TRY IT
Look at the entries below and restate word for word the lines from the first through the one that has "[765,1060,835,1073] PinKarma ->".

[Modification records]
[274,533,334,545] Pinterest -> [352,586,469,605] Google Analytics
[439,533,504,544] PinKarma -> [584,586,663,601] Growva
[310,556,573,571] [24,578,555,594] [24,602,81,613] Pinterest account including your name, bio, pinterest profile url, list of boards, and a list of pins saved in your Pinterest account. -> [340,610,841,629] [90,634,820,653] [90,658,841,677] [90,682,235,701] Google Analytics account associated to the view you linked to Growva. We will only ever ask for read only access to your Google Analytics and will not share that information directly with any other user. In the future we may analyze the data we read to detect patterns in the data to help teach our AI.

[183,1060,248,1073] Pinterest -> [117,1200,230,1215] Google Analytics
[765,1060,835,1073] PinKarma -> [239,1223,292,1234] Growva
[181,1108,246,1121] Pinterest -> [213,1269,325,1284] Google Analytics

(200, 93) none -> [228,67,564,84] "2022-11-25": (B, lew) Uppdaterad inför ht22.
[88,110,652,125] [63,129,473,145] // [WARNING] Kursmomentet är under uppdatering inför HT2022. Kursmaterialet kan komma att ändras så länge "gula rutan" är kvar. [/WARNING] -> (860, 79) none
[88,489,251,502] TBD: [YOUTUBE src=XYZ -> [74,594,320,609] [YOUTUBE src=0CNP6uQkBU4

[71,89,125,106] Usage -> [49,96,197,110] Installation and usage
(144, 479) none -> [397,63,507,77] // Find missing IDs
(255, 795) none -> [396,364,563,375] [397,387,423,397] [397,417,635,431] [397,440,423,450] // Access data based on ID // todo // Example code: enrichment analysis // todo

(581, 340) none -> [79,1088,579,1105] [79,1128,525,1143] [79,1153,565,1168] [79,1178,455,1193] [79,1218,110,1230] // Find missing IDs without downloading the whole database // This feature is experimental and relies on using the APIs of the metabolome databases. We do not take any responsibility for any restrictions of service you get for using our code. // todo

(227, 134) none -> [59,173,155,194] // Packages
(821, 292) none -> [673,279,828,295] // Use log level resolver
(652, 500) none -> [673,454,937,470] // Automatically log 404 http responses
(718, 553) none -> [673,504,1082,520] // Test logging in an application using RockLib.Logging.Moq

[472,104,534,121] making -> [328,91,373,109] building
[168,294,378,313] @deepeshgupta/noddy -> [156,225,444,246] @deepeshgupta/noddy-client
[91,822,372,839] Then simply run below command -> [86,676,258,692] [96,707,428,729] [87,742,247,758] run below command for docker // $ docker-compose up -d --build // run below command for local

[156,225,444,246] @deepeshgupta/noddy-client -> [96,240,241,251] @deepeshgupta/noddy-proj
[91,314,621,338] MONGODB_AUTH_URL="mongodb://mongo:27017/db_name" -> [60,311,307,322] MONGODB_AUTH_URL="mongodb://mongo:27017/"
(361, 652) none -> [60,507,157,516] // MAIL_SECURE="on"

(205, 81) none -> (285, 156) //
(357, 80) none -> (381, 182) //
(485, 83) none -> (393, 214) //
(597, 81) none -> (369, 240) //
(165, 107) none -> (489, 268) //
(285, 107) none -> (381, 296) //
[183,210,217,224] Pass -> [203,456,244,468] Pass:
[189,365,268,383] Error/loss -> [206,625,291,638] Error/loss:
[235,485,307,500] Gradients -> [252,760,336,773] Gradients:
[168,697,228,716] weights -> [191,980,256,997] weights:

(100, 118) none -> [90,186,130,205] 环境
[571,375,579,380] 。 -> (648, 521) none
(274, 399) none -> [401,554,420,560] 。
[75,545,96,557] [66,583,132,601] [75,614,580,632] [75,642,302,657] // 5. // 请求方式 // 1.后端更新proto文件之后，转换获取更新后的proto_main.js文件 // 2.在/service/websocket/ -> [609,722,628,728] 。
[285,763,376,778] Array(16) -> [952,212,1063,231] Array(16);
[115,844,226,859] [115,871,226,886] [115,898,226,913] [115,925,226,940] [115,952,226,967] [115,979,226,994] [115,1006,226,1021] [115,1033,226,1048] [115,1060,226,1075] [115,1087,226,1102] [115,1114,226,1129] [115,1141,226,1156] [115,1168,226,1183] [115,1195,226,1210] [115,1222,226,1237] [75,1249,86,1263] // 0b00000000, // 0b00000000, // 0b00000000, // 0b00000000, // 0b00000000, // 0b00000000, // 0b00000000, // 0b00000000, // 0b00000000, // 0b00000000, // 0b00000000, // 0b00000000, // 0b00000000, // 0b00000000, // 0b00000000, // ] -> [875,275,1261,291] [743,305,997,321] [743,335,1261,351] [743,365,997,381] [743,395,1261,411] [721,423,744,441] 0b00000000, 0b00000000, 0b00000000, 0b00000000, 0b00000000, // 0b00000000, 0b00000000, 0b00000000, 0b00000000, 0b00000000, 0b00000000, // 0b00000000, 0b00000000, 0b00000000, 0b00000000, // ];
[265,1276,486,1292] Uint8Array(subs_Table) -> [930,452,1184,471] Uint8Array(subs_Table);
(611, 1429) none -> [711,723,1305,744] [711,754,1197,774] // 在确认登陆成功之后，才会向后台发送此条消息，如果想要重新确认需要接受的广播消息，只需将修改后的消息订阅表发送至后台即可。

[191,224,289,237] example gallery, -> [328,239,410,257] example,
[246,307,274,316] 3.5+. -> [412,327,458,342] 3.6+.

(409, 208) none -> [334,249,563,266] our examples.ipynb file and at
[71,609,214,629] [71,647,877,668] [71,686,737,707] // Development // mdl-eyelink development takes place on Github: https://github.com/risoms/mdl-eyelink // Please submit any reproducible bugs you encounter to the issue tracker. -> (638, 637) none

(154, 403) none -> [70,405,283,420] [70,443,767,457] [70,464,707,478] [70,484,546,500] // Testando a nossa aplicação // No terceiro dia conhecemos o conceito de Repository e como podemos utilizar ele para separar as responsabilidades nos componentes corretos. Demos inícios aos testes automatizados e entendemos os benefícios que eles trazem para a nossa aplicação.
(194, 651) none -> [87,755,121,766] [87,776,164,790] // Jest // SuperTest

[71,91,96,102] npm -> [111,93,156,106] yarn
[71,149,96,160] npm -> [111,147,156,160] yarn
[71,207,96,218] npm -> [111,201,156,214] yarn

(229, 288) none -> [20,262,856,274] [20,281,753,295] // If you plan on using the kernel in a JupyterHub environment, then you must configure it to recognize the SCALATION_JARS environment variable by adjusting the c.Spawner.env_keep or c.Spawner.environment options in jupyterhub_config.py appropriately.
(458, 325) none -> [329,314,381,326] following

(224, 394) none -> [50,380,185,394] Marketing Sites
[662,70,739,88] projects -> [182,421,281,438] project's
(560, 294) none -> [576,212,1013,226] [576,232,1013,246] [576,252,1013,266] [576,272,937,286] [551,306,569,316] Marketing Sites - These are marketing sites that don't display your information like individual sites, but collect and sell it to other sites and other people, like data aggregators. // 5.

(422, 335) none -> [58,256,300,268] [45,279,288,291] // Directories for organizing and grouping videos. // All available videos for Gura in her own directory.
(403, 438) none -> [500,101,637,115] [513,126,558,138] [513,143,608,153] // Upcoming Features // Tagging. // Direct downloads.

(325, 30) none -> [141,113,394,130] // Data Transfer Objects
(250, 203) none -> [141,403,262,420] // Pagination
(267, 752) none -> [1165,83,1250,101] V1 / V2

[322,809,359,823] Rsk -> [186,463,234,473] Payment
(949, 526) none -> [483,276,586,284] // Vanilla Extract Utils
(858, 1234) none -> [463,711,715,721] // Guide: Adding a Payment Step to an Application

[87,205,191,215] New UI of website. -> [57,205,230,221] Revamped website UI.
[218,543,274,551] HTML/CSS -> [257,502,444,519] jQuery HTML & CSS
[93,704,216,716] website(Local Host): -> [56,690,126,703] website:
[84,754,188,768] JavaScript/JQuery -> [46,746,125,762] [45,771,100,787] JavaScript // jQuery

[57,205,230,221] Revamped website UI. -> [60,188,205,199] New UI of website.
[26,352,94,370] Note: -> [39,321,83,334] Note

ANSWER FOR THIS EXERCISE
[274,533,334,545] Pinterest -> [352,586,469,605] Google Analytics
[439,533,504,544] PinKarma -> [584,586,663,601] Growva
[310,556,573,571] [24,578,555,594] [24,602,81,613] Pinterest account including your name, bio, pinterest profile url, list of boards, and a list of pins saved in your Pinterest account. -> [340,610,841,629] [90,634,820,653] [90,658,841,677] [90,682,235,701] Google Analytics account associated to the view you linked to Growva. We will only ever ask for read only access to your Google Analytics and will not share that information directly with any other user. In the future we may analyze the data we read to detect patterns in the data to help teach our AI.

[183,1060,248,1073] Pinterest -> [117,1200,230,1215] Google Analytics
[765,1060,835,1073] PinKarma -> [239,1223,292,1234] Growva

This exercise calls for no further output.